Nur ein Satz – aber man fragt sich doch: Wie objektiv sind unsere Medien? Und wie unabhängig in ihrer Arbeit? Was ist eine Nachricht wert, die die Fakten verzerrt? Dass man das Geschehen in Treptow, so wie es tatsächlich war, durchaus unterschiedlich bewerten kann, ist eine andere Geschichte. Beschämend ist jedoch, wenn eine Ethnie aus aktuellem politischem Anlass wie ein Paria behandelt wird. Bei den Gedenktagen der Franzosen, Amerikaner usw. werden die Angehörigen dieser Völker selbstverständlich nicht unerwähnt gelassen. Aber jetzt die Russen …
 

Harry Popow

Mitglied
Hallo Arno, ich habe mich sehr gefreut über Deine Zeilen zur Ukraine-Rezension, das Gleiche gilt der klaren Sicht von Fettauge. Dadurch bin ich bei Arno auf seinen Tagebucheintrag zum 9.5. aufmerksam geworden. Wie treffend Du erkannt hast, sicherlich nicht erst jetzt, dass die Medien jegliche Wahrheiten - ebenso wie die Politik - entweder kleinreden, gar nicht erwähnen oder in Lügen umwandeln. Da kann man ein Lied davon singen. Ich nenne das eine ganz bewußte Entpolitisieung. Nebenbei: Ich habe mal eine Aufstellung meiner linksgerichteten Rezensionen gemacht, 45 an der Zahl seit Herbst 2011. Nur linke online-Zeitungen veröffentlichen diese Beiträge. Viermal hatte ich sie auch den Printmedien angeboten, kostenlos, - keine Antworten. Also weiterhin - frohes Schaffen!! Gruß von Harry
 
Danke - und noch ein Lesetipp

Bei Harry Popow bedanke ich mich den Kommentar. Allerdings halte ich ein Links-Rechts-Schema nicht für sehr hilfreich (vgl. Wimmer, Todenhöfer usw.).

= Arbeitsanweisungen =
1. Wie viele linksgerichtete Rezensionen seit Herbst 2011 zählt Harry Popow im Ausgangstext in seiner Aufstellung?
2. Zitiere aus dem Ausgangstext den Abschnitt zwischen „Danke - und“ und „Wimmer, Todenhöfer usw.).“, beide eingeschlossen.
3. Schreib bitte weiter, was im Text über die Objektivität der Medien auf seinen letzten Satz folgen könnte.

= Gezeigte Daten =
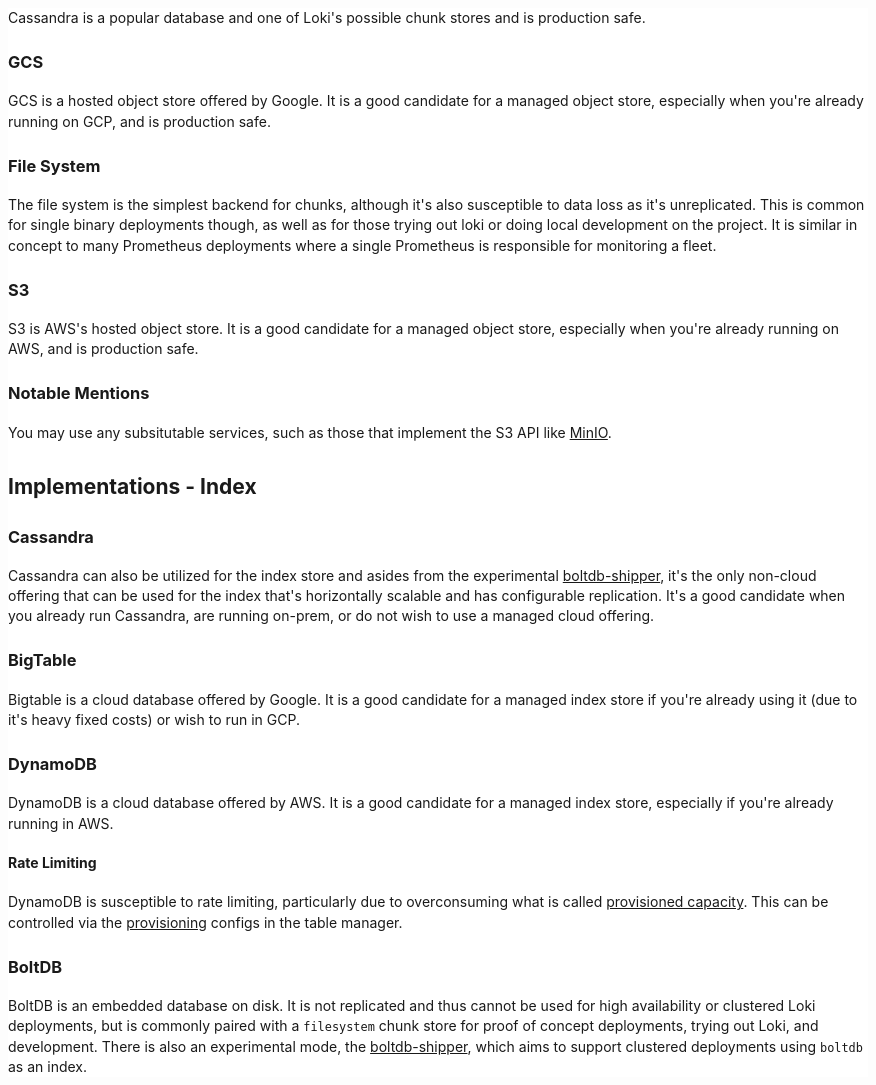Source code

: Cassandra is a popular database and one of Loki's possible chunk stores and is production safe.

### GCS

GCS is a hosted object store offered by Google. It is a good candidate for a managed object store, especially when you're already running on GCP, and is production safe.

### File System

The file system is the simplest backend for chunks, although it's also susceptible to data loss as it's unreplicated. This is common for single binary deployments though, as well as for those trying out loki or doing local development on the project. It is similar in concept to many Prometheus deployments where a single Prometheus is responsible for monitoring a fleet.

### S3

S3 is AWS's hosted object store. It is a good candidate for a managed object store, especially when you're already running on AWS, and is production safe.

### Notable Mentions

You may use any subsitutable services, such as those that implement the S3 API like [MinIO](https://min.io/).

## Implementations - Index

### Cassandra

Cassandra can also be utilized for the index store and asides from the experimental [boltdb-shipper](./storage/boltdb-shipper.md), it's the only non-cloud offering that can be used for the index that's horizontally scalable and has configurable replication. It's a good candidate when you already run Cassandra, are running on-prem, or do not wish to use a managed cloud offering.

### BigTable

Bigtable is a cloud database offered by Google. It is a good candidate for a managed index store if you're already using it (due to it's heavy fixed costs) or wish to run in GCP.

### DynamoDB

DynamoDB is a cloud database offered by AWS. It is a good candidate for a managed index store, especially if you're already running in AWS.

#### Rate Limiting

DynamoDB is susceptible to rate limiting, particularly due to overconsuming what is called [provisioned capacity](https://docs.aws.amazon.com/amazondynamodb/latest/developerguide/HowItWorks.ReadWriteCapacityMode.html). This can be controlled via the [provisioning](#Provisioning) configs in the table manager.

### BoltDB

BoltDB is an embedded database on disk. It is not replicated and thus cannot be used for high availability or clustered Loki deployments, but is commonly paired with a `filesystem` chunk store for proof of concept deployments, trying out Loki, and development. There is also an experimental mode, the [boltdb-shipper](./operations/storage/boltdb-shipper.md), which aims to support clustered deployments using `boltdb` as an index.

= Ergebnisse je Aufgabe =
1. 45 Rezensionen.

2.
Danke - und noch ein Lesetipp

Bei Harry Popow bedanke ich mich den Kommentar. Allerdings halte ich ein Links-Rechts-Schema nicht für sehr hilfreich (vgl. Wimmer, Todenhöfer usw.).

3.
Mein Lesetipp: Interview der Wiener Zeitung "Der Standard" vom 9.7.14 mit dem Medienwissenschaftler Jürgen Grimm (Universität Wien, Institut für Publizistik). Grimm hatte dieses Jahr für einige Monate eine Gastprofessur in Kiew. Auf die Frage nach seinen Eindrücken dort sagte er:

"Wenn man nur westliche Medien zur Verfügung hat und plötzlich an den Ort des Geschehens kommt, stellt man fest, wie Berichte und Realität auseinanderdriften. Die westlichen Medien haben den Konflikt verschärft. Journalisten haben für die eine oder andere Seite Partei ergriffen. Beides erscheint mir nicht im Sinne des Qualitätsjournalismus." - Ferner auf die Frage nach der (vorherrschenden) Tendenz der westlichen Berichterstattung:

"Zunächst eine sehr antirussische. Es wurde alles mobilisiert, was man an moralischen, politischen und ideologischen Aspekten aufbringen kann, um hier Front zu machen. Das habe ich das letzte Mal in den frühen 1960er Jahren erlebt. Das war erschreckend."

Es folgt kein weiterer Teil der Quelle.